There was also a fire on the vessel, a 656-foot vehicle carrier called the Golden Ray, according to a news release from the U.S. Coast Guard. It was unclear how many vehicles were onboard.
Petty Officer 3rd Class Ryan Dickinson said Sunday evening that rescue efforts were not active, citing the listing of the ship and weather concerns. The search will resume when it is safe for rescue crews, he said.
The ship had 24 people on board, including 23 crew members and one pilot, the Coast Guard said. Twenty people were rescued, Dickinson said.
There was no fuel leaking from the vessel but the authorities were continuing to investigate. “We know there’s fuel on board and we just want to make sure it’s not a hazard to the water,” he said.
The vessel had stopped smoking, but the authorities could not be certain if the fire had been extinguished without getting into the vessel, Dickinson said.

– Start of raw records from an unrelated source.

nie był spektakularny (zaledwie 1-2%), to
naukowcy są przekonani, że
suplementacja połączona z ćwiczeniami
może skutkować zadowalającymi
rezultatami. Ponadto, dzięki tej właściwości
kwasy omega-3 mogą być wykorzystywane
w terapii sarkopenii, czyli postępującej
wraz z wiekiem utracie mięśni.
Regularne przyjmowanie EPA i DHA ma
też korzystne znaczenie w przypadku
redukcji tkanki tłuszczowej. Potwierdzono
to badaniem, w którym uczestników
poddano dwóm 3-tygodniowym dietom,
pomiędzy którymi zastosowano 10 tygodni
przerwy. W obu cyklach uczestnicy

Around 2 a.m. Sunday, the Coast Guard was notified that the ship had capsized in the St. Simons Sound, about 80 miles south of Savannah. Multiple Coast Guard units were deployed.
The National Transportation Safety Board said on Twitter that two investigators were assigned to the case.

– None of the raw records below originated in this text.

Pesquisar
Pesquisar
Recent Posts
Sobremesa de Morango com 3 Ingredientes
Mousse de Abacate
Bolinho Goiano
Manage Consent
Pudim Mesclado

The ship’s master and chief engineer were working with the authorities to stabilize the ship and continue rescue efforts.
Other vessels are not permitted within a half mile of the capsized ship, the news release said.
The Golden Ray is flagged out of the Marshall Islands and it arrived in Brunswick on Saturday night, according to VesselFinder.com. The ship was set to arrive in Baltimore on Monday night.
“Once salvage professionals have determined the vessel to be stable, we will identify the best option to continue our rescue efforts for the four crew members who remain onboard,” Coast Guard Capt. John Reed said at a news conference Sunday, The Associated Press reported.